In regard to the action of PTUPB, a recent study demonstrated liver protective effect of PTUPB. It is shown that PTUPB reduced liver weight, liver lipid content, steatosis, and the liver expression of lipolytic/lipogenic and lipid uptake related genes in a high fat diet induced NAFLD mouse model. PTUPB treatment also arrested liver fibrosis with a decreased collagen deposition and expression of several fibrotic markers including α-smooth muscle action (Sun et al., 2020). It is suggested that the effects of PTUPB on liver dysfunction particularly on hepatostetosis is associated with its lipid lowering and anti-inflammatory actions (Sun et al., 2020). The liver protective actions of PTUPB can also be related to the effect of sEH inhibition on the liver. sEH inhibitors reduced liver steatosis in a high-fat diet induced metabolic disease model (Liu et al., 2012). A strong anti-fibrotic action of sEH inhibitor is also reported in carbon tetrachloride induced cirrhotic hepatitis model (Harris et al., 2015). Activation of COX-2 is reported to be involve in liver injury, hence, COX-2 inhibitor will have a beneficial liver protective effect (Horrillo et al., 2007). The liver effects of PTUPB are also likely linked to the anti-inflammatory and lipid lowering actions. Overall, we demonstrated that the dual acting sEH/COX-2 inhibitor, PTUPB, has promising effects on liver dysfunction that is associated with type 2 diabetes and other similar metabolic disorders.

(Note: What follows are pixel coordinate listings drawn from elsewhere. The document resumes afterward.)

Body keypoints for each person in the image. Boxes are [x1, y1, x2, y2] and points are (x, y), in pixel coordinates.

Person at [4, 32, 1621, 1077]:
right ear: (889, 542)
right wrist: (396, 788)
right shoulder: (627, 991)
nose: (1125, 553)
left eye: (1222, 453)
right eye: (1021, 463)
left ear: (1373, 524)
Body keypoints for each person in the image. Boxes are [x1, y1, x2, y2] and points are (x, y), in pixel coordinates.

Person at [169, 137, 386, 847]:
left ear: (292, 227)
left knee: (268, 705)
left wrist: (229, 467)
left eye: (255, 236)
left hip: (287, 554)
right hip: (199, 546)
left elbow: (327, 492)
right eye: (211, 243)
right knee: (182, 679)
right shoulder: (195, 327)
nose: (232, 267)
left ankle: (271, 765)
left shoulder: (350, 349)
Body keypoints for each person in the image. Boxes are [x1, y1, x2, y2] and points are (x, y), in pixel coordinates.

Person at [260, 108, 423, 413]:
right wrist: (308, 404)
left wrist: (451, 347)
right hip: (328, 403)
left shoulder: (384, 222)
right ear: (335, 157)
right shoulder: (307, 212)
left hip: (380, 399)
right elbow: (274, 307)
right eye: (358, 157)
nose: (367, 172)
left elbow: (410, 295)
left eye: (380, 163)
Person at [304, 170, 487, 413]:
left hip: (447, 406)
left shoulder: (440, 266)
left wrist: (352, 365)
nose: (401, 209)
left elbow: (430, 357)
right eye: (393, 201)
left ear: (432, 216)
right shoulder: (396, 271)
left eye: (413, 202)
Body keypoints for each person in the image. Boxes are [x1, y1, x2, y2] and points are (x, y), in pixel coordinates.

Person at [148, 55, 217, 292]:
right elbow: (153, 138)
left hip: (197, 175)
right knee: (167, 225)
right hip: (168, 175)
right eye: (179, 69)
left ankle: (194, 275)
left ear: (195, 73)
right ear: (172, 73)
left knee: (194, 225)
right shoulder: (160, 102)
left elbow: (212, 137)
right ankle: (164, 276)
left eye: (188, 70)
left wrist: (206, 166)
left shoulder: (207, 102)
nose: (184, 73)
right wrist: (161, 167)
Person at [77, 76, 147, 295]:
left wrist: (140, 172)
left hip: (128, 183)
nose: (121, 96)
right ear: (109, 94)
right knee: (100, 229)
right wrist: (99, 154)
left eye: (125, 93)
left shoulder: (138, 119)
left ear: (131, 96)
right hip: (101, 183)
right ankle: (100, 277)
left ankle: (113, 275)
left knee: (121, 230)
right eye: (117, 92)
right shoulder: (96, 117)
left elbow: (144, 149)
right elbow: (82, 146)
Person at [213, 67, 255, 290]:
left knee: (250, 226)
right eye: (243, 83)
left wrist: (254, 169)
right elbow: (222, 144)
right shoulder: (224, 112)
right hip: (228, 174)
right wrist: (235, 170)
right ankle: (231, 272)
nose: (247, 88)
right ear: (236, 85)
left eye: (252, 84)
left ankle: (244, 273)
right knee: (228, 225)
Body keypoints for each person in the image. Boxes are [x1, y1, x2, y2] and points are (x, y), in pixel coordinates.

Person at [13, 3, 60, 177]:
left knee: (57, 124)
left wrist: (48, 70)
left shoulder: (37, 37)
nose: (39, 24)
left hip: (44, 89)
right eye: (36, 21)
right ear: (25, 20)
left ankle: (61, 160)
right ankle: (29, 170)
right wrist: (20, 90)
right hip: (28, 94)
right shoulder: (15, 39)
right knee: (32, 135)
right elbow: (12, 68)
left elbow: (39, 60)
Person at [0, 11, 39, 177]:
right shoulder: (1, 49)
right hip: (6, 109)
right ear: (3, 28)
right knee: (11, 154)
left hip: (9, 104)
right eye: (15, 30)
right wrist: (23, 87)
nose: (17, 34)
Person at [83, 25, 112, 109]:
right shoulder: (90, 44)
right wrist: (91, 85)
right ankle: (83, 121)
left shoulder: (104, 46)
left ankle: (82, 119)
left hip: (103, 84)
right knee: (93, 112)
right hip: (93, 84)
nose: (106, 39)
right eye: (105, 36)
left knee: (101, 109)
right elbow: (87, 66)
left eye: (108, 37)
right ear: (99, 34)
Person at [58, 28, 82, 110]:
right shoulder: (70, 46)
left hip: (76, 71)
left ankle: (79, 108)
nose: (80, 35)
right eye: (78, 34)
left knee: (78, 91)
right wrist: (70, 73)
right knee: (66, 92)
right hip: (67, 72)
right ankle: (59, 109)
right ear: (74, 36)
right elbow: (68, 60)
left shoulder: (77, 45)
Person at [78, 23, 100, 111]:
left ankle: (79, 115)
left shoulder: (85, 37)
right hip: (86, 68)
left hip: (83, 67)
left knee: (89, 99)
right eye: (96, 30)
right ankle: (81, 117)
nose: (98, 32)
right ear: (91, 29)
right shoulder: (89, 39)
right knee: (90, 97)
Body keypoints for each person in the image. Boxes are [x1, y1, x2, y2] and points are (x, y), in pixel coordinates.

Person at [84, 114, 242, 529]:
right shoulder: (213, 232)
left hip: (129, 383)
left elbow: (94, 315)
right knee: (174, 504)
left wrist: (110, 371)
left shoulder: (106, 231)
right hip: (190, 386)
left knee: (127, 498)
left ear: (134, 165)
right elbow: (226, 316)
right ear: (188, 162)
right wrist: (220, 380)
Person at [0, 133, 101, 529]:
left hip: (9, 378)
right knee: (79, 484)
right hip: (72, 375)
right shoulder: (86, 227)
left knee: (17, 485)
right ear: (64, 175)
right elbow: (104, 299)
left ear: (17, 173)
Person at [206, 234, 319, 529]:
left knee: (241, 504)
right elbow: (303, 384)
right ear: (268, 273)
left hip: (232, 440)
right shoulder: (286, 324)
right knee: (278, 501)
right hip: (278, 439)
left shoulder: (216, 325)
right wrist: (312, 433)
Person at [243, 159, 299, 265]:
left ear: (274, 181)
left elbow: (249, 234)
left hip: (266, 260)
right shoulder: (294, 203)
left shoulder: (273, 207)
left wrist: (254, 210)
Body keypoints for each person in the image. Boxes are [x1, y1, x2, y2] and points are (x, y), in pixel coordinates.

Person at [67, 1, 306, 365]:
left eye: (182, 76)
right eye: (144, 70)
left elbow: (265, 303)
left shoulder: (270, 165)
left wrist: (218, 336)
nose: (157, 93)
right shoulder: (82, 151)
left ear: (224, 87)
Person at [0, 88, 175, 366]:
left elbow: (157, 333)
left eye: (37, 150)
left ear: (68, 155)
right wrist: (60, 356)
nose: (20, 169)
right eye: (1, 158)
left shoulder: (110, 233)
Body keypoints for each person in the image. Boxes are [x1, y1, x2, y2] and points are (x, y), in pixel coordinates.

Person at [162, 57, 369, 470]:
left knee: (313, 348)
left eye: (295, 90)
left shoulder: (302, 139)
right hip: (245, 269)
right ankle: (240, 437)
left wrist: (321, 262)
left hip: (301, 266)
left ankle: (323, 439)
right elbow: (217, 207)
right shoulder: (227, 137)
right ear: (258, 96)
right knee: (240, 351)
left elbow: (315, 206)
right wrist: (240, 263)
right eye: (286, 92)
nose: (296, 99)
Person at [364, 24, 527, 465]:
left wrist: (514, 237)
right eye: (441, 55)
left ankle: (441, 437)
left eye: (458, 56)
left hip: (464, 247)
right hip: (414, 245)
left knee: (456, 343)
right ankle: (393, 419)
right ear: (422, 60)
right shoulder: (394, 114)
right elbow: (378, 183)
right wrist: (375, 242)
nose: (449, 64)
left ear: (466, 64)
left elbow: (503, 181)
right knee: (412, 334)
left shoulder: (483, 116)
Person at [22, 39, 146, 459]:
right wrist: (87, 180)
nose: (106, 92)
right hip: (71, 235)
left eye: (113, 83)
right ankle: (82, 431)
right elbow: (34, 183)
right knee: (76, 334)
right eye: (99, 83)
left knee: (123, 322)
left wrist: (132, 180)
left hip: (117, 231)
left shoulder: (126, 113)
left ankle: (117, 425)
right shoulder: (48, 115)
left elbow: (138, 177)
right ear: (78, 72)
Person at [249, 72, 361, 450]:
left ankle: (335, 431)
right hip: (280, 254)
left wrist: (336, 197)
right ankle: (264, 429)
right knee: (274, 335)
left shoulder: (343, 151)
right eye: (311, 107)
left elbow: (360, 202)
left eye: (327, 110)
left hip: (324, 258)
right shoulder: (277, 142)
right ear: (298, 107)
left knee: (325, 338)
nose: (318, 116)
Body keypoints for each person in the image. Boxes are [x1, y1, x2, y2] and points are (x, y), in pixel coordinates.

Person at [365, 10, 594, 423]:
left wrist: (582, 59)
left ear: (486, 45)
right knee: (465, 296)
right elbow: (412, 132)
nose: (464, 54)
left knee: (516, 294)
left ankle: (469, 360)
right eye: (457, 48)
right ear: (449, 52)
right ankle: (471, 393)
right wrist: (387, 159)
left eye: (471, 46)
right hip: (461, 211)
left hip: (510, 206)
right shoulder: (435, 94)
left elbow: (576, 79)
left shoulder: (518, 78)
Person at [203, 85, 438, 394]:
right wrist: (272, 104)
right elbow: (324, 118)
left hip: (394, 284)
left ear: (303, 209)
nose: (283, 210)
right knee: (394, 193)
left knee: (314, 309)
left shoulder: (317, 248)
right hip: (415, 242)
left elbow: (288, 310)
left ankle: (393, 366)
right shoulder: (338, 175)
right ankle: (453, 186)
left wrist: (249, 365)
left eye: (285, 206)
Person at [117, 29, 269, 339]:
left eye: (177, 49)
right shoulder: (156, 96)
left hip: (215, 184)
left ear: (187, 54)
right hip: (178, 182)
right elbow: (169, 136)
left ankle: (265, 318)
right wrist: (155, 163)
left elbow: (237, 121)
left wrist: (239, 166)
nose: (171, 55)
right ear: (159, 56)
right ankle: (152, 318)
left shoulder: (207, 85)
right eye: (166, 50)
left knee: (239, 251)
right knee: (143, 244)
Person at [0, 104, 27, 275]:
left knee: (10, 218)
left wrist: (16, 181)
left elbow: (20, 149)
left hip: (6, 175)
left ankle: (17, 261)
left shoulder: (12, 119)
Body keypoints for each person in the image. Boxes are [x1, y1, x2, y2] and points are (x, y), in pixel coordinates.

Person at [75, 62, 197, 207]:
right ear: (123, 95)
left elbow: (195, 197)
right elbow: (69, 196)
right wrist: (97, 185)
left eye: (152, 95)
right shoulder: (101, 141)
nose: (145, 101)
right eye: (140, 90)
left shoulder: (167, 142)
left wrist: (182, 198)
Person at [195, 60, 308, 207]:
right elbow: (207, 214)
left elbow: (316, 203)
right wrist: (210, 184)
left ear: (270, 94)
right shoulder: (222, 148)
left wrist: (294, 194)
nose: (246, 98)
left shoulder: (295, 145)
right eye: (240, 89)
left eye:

In summary, we tested a unique dual acting sEH/COX-2 inhibitor, PTUPB that given in an interventional manner is not anti-diabetic but can effectively treat diabetic renal injury and several co-morbid conditions in type 2 diabetes. Interventional PTUPB treatment has multiple actions including decreasing diabetic kidney injury, lowering blood pressure, and reducing hyperlipidemia. We further found that PTUPB has promising effect on type diabetes related liver disease. We believe the small molecule dual acting sEH/COX-2 inhibitor PTUPB has promising drug development potential for diabetic nephropathy and other diabetic complications.